Поговаривали, что принесла нелегкая Гордея Циклопа в Москву еще двадцать лет назад. Явился он в город в длинном схимном одеянии, с широкими белыми крестами на руках, нести слово Божие в богадельни для спасения заблудших душ, да так и остался. То ли слово было не слишком крепкое, то ли заблудшие в своем грехе зашли слишком далеко, только эти встречи не прошли для Гордея бесследно, и скоро поменял он схиму на котомку нищего. Старожилы помнили, как сидел Гордей у Чудова монастыря, выпрашивая жалкое подаяние, вспоминали, как видели его пьяненьким и часто битым.

Вот в одной из пьяных драк и потерял он левый глаз. С тех пор и закрепилось за ним обидное иноземное прозвище Циклоп, и лицо, словно в трауре, было перетянуто темной узенькой лентой.

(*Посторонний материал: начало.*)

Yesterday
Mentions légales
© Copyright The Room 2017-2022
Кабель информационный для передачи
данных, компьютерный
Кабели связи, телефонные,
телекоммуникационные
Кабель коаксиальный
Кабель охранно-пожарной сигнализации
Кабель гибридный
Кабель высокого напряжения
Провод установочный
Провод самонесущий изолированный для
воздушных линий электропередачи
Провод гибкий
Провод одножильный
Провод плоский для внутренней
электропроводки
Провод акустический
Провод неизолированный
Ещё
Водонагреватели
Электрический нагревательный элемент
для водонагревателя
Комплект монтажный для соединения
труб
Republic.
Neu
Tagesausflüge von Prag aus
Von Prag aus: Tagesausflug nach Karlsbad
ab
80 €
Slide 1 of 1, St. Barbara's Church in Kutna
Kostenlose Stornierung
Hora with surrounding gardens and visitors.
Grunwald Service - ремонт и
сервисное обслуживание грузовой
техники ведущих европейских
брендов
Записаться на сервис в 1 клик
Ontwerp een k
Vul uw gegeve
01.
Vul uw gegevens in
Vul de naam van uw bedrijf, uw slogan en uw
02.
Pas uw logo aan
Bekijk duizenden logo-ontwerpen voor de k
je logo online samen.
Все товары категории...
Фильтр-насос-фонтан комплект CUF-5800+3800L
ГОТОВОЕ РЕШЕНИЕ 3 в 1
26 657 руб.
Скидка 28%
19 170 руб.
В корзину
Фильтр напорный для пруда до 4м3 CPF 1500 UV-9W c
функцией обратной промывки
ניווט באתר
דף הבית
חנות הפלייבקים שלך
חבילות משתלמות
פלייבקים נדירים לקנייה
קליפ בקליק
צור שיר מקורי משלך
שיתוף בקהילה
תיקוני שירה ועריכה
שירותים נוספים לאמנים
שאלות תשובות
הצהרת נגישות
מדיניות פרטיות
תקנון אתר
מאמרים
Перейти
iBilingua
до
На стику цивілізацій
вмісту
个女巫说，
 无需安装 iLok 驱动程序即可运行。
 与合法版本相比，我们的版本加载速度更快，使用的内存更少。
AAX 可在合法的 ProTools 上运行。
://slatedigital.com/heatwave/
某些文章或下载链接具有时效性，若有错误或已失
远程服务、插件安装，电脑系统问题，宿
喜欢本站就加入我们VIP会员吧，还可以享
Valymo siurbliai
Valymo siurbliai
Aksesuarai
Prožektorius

Однако природная сила Гордея и незаурядный ум поставили его над всеми. Бывший монах сумел собрать вокруг себя братию, которая промышляла на дорогах не только милостынею, но и грабежами. Поначалу они подчинили себе базарные площади, забирая у нищих большую часть подношений, потом захватили ночлежки, расположенные в глухих местах Москвы.

Следующая ступень была Бродяжья башня.

В то время обитателями Городской башни заправлял Беспалый Фадей, прославившийся в Москве своей изобретательной жестокостью. Посмевших дерзить ему он подвешивал за ноги и лупцевал кнутом. Каждый нищий, искавший приют на Городской башне, должен был заплатить хозяину мзду, а тех, кто тайком проникал под ее своды, наказывали прилюдно палками. Эту пытку Фадей называл торговой казнью.

На Городской башне царили ябедничество и наушничество и поклонение единому божеству в латаных портках и кафтане на голое тело, прозванному Фадеем Беспалым. Он устраивал суд и над теми, кто приносил меньше всех милостыни. Виновного раздевали донага, привязывали к бревну, клали рядом плеть, и всякий проходивший мимо обязан был огреть провинившегося этой плетью.